The day will also mark the 28th anniversary of the declaration of the church in Gapan City as the “National Shrine of La Virgen Divina Pastora”. Five bishops and 50 priests are expected to come to offer Masses starting very early morning up to the afternoon High Mass. Lingayen-Dagupan Archbishop Socrates Villegas has been invited to be the main celebrant in the concelebrated Mass and officiate in the re-enactment of the crowning.
After the Mass, a grand procession will be held with all the images of the patron saints of each of the Gapan City barangays joining in. The theme of the celebration, according to Fr. Antonio Mangahas Jr., rector and parish priest, is “Paggunita, Pagbubunyi, Pagsasabuhay sa Patnubay ng Mahal na Ina Divina Pastora”.
Named hermano and hermana of the celebration are Gen. Ruperto Pabustan (retired) and Dr. Janette Valmonte de Leon-Padiernos, respectively. In connection with the celebration, an exhibit of the history and accomplishments of the 418-year-old parish was mounted on the interior wall of the church.
The La Virgen Divina Pastora, also called Divina Pastora or Divine Shepherdess, commands the wider attraction to the Catholic faithful of the two patron saints of Gapan City. The other are the “Three Kings” whose feast day is every first Sunday of the year.
The image of La Virgen Divina Pastora, which is centuries old, is made of wood about one-and-a-half-foot tall.
Several miracles and answered prayers were attributed to the image. “They include petitions granted, dreams realized and broken relationships restored. They were attributed by the supplicants to the loving intercession of Inang Divina,” said Mangahas.
Year-round, he said, thousands of devotees in Nueva Ecija and also from many provinces in Central Luzon and even outside the region come to visit and pray to the image permanently enthroned at the left side of the interior of the church.
“Our Divina Pastora here is probably the lesser known image in the line-up of Marian devotions in the country,” Mangahas said. “However, we take pride that its stature is unique here,” he added.
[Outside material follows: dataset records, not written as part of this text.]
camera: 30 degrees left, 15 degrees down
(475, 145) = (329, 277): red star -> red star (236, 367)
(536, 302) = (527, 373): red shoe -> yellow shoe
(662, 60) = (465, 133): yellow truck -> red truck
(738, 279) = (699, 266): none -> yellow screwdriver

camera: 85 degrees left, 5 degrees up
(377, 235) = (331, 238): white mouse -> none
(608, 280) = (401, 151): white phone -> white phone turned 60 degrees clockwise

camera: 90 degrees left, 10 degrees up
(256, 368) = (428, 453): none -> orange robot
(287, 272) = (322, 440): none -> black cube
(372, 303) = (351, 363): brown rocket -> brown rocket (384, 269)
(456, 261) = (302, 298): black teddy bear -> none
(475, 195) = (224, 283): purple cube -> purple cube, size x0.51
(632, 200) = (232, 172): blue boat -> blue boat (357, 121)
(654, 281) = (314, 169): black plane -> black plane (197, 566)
Mangahas, citing historical records, said that on April 26, 1964, the “La Virgen Divina Pastora” was canonically crowned in Gapan City and declared patroness of the Diocese of Cabanatuan through a decree by Pope Paul VI.
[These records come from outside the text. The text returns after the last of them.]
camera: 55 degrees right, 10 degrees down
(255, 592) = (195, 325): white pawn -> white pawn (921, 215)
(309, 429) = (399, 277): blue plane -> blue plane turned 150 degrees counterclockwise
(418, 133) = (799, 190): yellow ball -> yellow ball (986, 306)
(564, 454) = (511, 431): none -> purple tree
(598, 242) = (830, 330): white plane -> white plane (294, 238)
On the same date 22 years after, the Gapan church was declared as a national shrine in honor of the patroness by the Catholic Bishops Conference of the Philippines, he added. The image is depicted as wearing a robe of white, her head covered with wide-brimmed hat, her left hand holding a cane or staff, and the right hand tapping a sheep resting on her lap.
One of two versions how the Divina Pastora was adopted here as a patroness indicated that the image was originally owned by the Valmonte family of Gapan. “Per our clan’s account, the image came from Spain,” according to Ramon Valmonte, a local journalist and a descendant of the Valmonte family.
“It was kept in the house of Juana dela Cruz Valmonte, then “kapitana” of a place called “Callos”, a village of Ibon, the original name of Gapan,” he added. Juana, continued his account, got to know the image, then popular as a religious icon in Spain, particularly in Siparia, Western Trinidad, and in Venezuela, through an Augustinian priest whom she approached in Manila to interpret her dream.
That dream apparently had something to do with the Virgin Mary depicted as “Divina Pastora”. The priest asked her to obtain an image La Virgen Divina Pastora which she did. Another version posited that an Augustinian priest brought the image to the wooden church in “Ibon”. But the image got lost, until one day, was found on a “callos” tree.
“We see interconnections, though, in these accounts. Probably, the image brought in by the priest was the one ordered by our Lola Juana from Spain. For how come the image had been in the heirloom of the Valmonte’s until it was donated to the church in 1986?” Valmonte said.
He said that the Pastora’s feast day was set every May 1 by the Valmonte family to symbolize thanksgiving for good rice harvest. Masses and a grand procession traditionally mark her feast day. “Several miracles have been attributed to our La Virgen Divina Pastora, including miraculous cure.
That’s why in the early days people from Pangasinan, La Union, Ilocos Sur, Ilocos , Abra, Cagayan, Isabela, Nueva Vizcaya, Bulacan, Bataan, and Zambales came here to pray before her,” Valmonte said.
The Three Kings Parish church in Gapan City is likewise a religious allure. Of Byzantine architecture, it was originally
made of bricks-stone-and lime and was constructed from 1856-1872. Its ceiling above the altar is adorned with a mural of the Holy Trinity. The Three Kings parish has been in existence since 1595.